Set tasks →
1. Summarize the mortgage market news in two sentences.
2. State whether each statement agrees with the mortgage market news, answering yes or no and quoting the deciding words: (a) The Fed cut interest rates by one-half point on Wednesday. (b) The net effect of last week's news was a small drop in mortgage rates. (c) After the Fed's statement, a rate cut at the December 11 meeting became more likely.

##### Source excerpt #####

Mortgage Market News for the week ending November 2, 2007

Events This Week:

Employment Strong
GDP Higher
Inflation Steady
Manufacturing Down


Events Next Week:

Mon 11/5
ISM Services

Wed 11/7
Productivity

Fri 11/9
Trade Balance
Import Prices
Sentiment


Which Way Will it Go?

A wide range of major economic news came out last week, and a high degree of volatility appeared in mortgage markets, but the net effect of many offsetting items was a small drop in mortgage rates for the week. The current economic data indicates that the economy is healthy and that inflation is under control, which is a good situation. The question for mortgage investors is whether the impact of the credit crunch and the housing market slowdown will be felt more severely in upcoming months, which could develop into a bigger drag on the economy and result in lower inflation. Alternately, the worst may be behind us, and a stronger economy could produce inflationary pressures. Until a clearer picture develops, volatility may be common.

As widely anticipated, the Fed cut interest rates by one-quarter point on Wednesday. The accompanying statement held a few surprises, though. The Fed emphasized the risks of higher future inflation, while downplaying the threat to economic growth from the credit crunch. After the statement, investors considered the possibility that the Fed may be on hold in the near term, and the likelihood of a rate cut at the next FOMC meeting on December 11 declined.

##### Given information #####

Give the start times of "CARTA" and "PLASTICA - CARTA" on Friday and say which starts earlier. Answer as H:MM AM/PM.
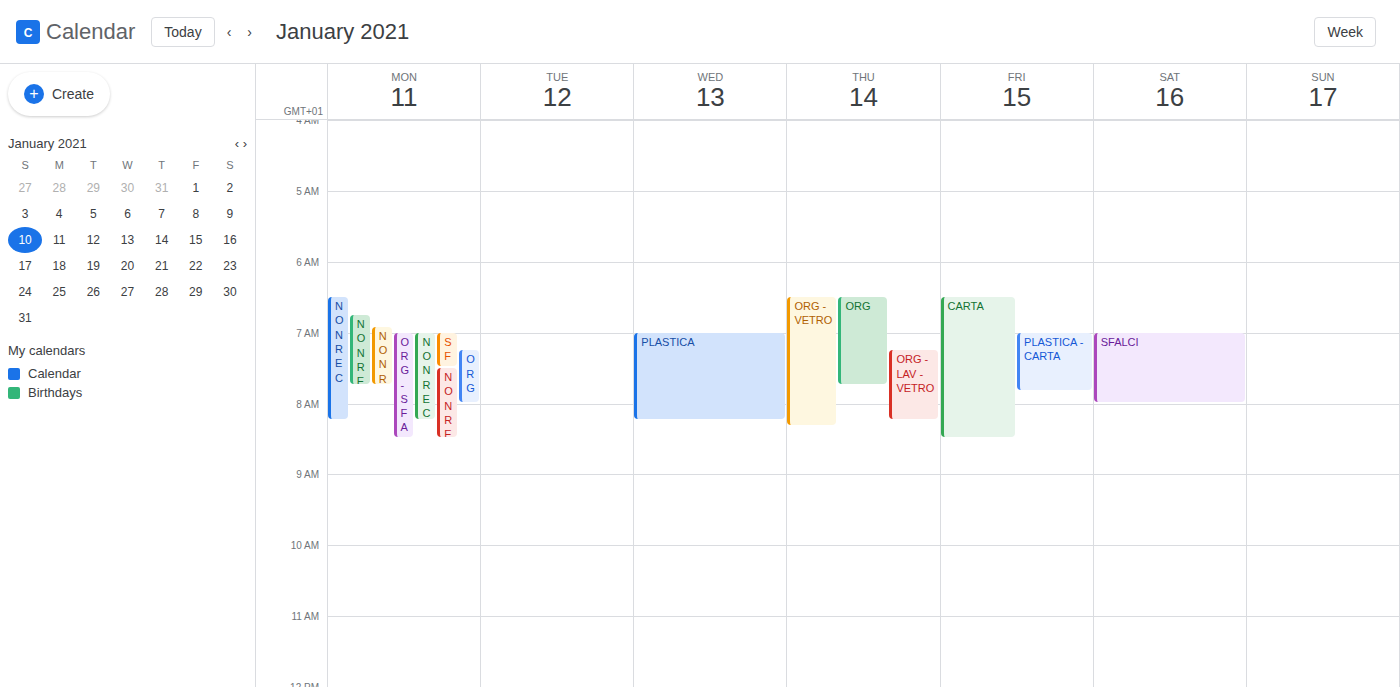
"CARTA" 6:30 AM; "PLASTICA - CARTA" 7:00 AM.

#####

Answers to the exercise →
1. Last week brought a wide range of major economic news and a high degree of volatility in mortgage markets, but many offsetting items produced a small net drop in mortgage rates, and the data indicates a healthy economy with inflation under control. The Fed cut interest rates by one-quarter point on Wednesday, and its statement emphasized the risks of higher future inflation while downplaying the threat to growth from the credit crunch.

2.
(a) No: "the Fed cut interest rates by one-quarter point on Wednesday"
(b) Yes: "the net effect of many offsetting items was a small drop in mortgage rates for the week"
(c) No: "the likelihood of a rate cut at the next FOMC meeting on December 11 declined"